Deriving, Format-ting and unicode

I get a UTF8 string from C++ and want to copy it to OCaml side. Right now I’m using standard string type. And printing of these strings is not fancy.

I heard that visualization of unicode string somehow depend on the destination where I’m printing it. But my understanding is very vague and I’m not sure. Example

main.ml

type t = A of string [@@deriving show]

let p = A "(\208\149\208\178\208\179\208\181\208\189\208\184\208\185)"

let () =
  let (A s) = p in
  print_endline s
;;

let () = Format.printf "%a\n%!" pp p

And I get

(Евгений)            
(Main.A "(\208\149\208\178\208\179\208\181\208\189\208\184\208\185)")

Clearly Format is not so fancy in printing.

Questions:

  1. Which alternatives we have to store UTF8 string as OCaml value?
  2. Is there any ppx_deriving special attribute that repairs printing of Unicode? Or Format-specific one?

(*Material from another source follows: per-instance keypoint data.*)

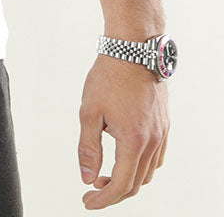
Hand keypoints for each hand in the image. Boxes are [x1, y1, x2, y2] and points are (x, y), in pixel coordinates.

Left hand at [78, 54, 168, 207]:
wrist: (133, 48)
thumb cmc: (109, 75)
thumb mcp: (89, 111)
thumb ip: (88, 147)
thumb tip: (86, 177)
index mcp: (134, 140)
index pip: (121, 184)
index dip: (103, 199)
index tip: (88, 202)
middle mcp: (152, 141)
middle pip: (136, 183)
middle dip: (113, 191)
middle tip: (93, 189)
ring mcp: (161, 133)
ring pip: (148, 172)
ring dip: (128, 178)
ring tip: (105, 172)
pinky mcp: (164, 124)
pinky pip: (157, 157)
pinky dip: (141, 165)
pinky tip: (125, 156)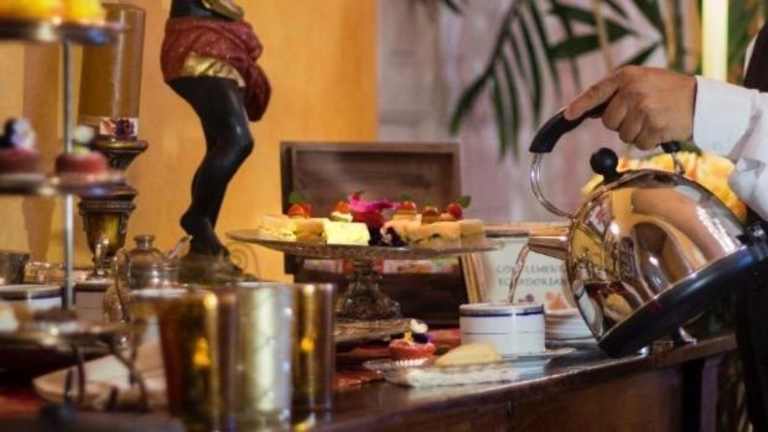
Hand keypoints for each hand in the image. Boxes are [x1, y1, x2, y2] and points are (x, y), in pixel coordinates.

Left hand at [564, 66, 695, 149]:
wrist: (702, 102)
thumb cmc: (668, 91)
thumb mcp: (642, 80)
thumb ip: (616, 92)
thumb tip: (587, 110)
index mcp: (627, 76)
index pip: (596, 92)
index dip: (580, 105)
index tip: (567, 115)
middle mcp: (633, 91)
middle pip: (608, 121)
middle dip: (621, 122)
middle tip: (641, 113)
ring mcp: (644, 109)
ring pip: (623, 135)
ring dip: (636, 132)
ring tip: (654, 119)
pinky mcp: (655, 127)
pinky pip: (639, 144)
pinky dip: (648, 141)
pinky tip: (660, 128)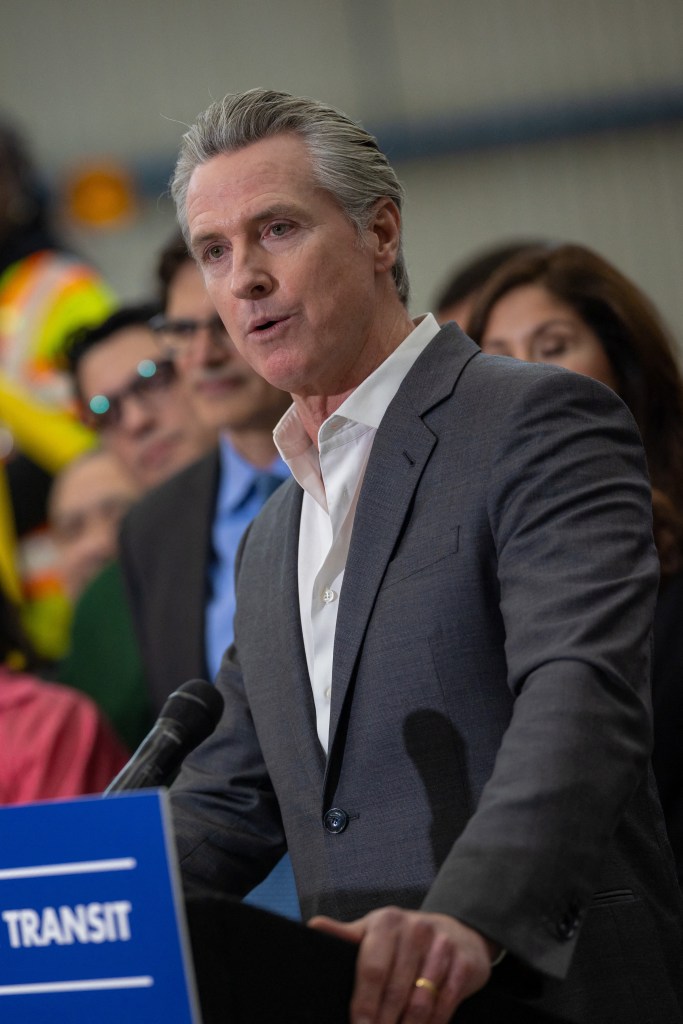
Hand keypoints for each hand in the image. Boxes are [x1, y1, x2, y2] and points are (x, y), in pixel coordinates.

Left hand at [308, 906, 495, 1022]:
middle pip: (395, 991)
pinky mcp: (465, 964)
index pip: (372, 969)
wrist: (457, 932)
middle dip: (383, 1023)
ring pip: (420, 1003)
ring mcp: (443, 946)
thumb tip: (312, 927)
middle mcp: (416, 930)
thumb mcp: (374, 931)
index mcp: (387, 922)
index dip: (363, 1003)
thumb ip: (345, 935)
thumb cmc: (404, 939)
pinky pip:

The issue is not Format, which prints UTF-8-encoded strings just fine. Rather, it is the PPX-derived pretty-printer that prints the string in escaped form, so every character outside of the ASCII range is being shown in decimal form (\ddd).

Cheers,
Nicolas

Thanks! The right solution is

type t = A of (string[@printer fun fmt -> fprintf fmt "%s"]) 
[@@deriving show]

Seconded. You could add [@printer Format.pp_print_string] to use the direct unescaped printer.

3 Likes